> **CONSIGNES DE TRAVAIL**
a) Dites si chacune de ces affirmations est conforme au texte sur les femmes oubliées de l'Histoire, en répondant par oui ou par non et en citant mot pour mot le passage qui tranche.
(i) Rosalind Franklin a reçu le prix Nobel en 1962.
(ii) Nannerl Mozart était la sœur aînée de Wolfgang Amadeus.
(iii) Hypatie a vécu dix siècles avant Copernic.
b) Répondez brièvement à ces questions à partir du texte sur les femmes oubliées de l'Histoire.
(i) Combien de confrères ont raflé le Nobel à la place de Rosalind Franklin ?
(ii) Dans quelle ville Hypatie étudiait-elle le système solaire ?
(iii) Sous quel nom George Sand est-elle née ?
c) Reprenez le texte sur les femmes oubliées de l'Histoire juste après sa dernière phrase et poursuivez-le.

> **EXTRAIT DE PAGE**
L’Histoire est peuplée de femmes brillantes injustement oubliées
Parmi tous ces destins occultés, on a retenu quelques exemples particulièrement rageants. À commencer par la brillante Rosalind Franklin, dont la découverte -elle obtient la première image de l’ADN mettant en évidence sa structure en double hélice- est volée par trois confrères qui raflent le Nobel à sa place en 1962. On pourra aussi déplorer la vocation manquée de Nannerl Mozart, la soeur aînée du célébrissime Wolfgang Amadeus, qui était tout aussi douée que lui mais qui avait l’inconvénient d’être une fille destinée à la seule vie domestique. En remontant plus loin dans l’histoire de l’humanité, citons également Hypatie qui, à Alexandrie au Vème siècle -soit dix siècles avant Copernic-, étudiait déjà le système solaire, un savoir ensuite étouffé par l’obscurantisme religieux. À croire qu’“il faut s’appeler George pour être prise au sérieux”, ironise le collectif féministe en évoquant l’iconique George Sand née Aurore Dupin qui, pour faire entendre sa voix, a enfilé un pantalon et changé de nom.

> **EXTRAITS DE DONNÉES**
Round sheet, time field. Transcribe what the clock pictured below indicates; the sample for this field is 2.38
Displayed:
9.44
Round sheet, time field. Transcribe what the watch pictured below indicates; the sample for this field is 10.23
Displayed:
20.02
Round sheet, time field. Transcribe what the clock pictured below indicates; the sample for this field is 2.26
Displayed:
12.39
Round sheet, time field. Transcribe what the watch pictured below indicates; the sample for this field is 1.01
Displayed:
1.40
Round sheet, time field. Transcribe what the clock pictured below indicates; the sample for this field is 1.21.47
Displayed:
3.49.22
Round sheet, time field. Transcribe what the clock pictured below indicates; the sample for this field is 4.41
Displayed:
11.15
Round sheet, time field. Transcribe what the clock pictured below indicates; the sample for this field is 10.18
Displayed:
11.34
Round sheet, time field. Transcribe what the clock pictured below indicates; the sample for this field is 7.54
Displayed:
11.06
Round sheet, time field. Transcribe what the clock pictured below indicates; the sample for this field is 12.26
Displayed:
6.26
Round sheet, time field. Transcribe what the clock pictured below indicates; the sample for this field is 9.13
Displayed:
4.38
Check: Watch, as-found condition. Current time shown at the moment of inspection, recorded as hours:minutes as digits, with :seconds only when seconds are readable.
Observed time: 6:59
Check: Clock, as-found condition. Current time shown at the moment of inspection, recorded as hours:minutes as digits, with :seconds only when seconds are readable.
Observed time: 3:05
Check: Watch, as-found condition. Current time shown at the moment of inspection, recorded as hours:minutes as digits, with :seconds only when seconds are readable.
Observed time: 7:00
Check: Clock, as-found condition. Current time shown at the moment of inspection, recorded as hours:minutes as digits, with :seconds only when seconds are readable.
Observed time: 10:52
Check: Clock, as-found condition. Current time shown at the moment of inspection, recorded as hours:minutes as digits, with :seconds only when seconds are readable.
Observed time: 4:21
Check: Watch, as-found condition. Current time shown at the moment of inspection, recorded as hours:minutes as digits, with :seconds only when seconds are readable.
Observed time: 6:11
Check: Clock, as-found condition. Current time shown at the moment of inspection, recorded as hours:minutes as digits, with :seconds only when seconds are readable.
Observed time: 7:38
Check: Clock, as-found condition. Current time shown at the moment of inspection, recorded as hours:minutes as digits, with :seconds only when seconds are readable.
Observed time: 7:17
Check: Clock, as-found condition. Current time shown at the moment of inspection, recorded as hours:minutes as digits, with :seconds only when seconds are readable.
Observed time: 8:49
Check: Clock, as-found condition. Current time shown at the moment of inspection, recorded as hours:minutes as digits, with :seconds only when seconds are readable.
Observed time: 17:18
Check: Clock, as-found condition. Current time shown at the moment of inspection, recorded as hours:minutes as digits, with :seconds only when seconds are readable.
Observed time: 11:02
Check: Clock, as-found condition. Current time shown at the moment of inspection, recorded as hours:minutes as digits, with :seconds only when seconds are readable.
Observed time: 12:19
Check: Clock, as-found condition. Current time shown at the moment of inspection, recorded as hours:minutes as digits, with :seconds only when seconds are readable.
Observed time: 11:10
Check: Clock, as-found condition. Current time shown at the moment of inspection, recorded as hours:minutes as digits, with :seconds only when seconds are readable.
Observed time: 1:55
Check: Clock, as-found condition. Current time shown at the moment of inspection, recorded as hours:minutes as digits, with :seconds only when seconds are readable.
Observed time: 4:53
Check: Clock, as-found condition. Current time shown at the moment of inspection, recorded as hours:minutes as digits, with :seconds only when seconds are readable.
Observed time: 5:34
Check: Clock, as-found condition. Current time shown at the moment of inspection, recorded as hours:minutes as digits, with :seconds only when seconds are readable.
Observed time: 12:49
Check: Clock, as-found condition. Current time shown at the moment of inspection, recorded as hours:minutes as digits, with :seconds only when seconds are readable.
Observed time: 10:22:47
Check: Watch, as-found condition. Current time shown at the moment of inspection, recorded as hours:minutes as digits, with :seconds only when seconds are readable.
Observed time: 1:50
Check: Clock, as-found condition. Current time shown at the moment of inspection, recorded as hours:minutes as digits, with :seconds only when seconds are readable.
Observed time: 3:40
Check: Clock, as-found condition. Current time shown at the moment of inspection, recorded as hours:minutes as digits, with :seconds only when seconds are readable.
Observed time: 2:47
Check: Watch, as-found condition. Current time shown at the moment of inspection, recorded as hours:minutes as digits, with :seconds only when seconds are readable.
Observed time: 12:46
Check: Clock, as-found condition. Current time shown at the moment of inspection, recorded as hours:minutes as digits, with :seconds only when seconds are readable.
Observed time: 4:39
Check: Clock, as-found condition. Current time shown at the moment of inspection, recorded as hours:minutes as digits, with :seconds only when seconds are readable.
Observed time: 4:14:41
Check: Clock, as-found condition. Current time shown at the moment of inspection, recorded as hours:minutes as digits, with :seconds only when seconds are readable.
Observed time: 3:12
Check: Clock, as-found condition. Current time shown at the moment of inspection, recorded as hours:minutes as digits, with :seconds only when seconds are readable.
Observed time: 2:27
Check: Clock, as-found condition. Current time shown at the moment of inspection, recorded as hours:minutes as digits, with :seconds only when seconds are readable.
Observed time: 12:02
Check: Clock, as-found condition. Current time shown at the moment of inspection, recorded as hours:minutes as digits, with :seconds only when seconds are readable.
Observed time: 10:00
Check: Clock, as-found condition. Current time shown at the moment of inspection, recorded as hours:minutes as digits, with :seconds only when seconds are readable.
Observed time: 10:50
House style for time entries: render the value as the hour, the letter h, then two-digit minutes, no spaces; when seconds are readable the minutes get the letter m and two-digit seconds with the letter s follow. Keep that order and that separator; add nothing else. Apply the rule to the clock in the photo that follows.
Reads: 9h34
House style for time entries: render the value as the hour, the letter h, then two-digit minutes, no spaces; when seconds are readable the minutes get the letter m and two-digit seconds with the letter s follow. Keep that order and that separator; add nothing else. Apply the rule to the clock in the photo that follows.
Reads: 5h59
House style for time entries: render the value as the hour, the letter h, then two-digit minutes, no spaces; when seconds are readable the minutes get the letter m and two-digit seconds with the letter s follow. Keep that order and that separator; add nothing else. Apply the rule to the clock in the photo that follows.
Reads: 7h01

> **EN RÉPONSE**
a)
(i) Non : « est volée par trois confrères qui raflent le Nobel à sa place en 1962 ».
(ii) Oui : « la soeur aînée du célébrissime Wolfgang Amadeus ».
(iii) Oui : « soit dix siècles avant Copernic ».

b)
(i) Trois.
(ii) À Alexandrie.
(iii) Aurore Dupin.

c)
© Georgette Sand
Joséphine Baker et Rosa Parks n’étaient pas celles que vous croyez
Certaines n’ont pas été oubliées mais sous-estimées, et ce n’est pas beaucoup mieux. Joséphine Baker est l’une d’entre elles: “Si on a tendance à la réduire à une ceinture de bananes et des boobs, on se fourre le doigt dans l’oeil”, nous explique Elody Croullebois dans la courte biographie qui lui est consacrée. Celle qu’on confine trop souvent aux cabarets parisiens était aussi une militante engagée dans la lutte contre l’antisémitisme et la protection des réfugiés, espionne des services de renseignement français, sous-lieutenant de l’armée de l’air et chevalière de la Légion d’honneur! Idem pour Rosa Parks, dont on minimise le rôle face aux leaders masculins comme Martin Luther King. Et pourtant, elle n’a pas fait que refuser de céder sa place dans un bus: à ce moment-là, en 1955, elle militait déjà depuis vingt ans pour la cause afro-américaine.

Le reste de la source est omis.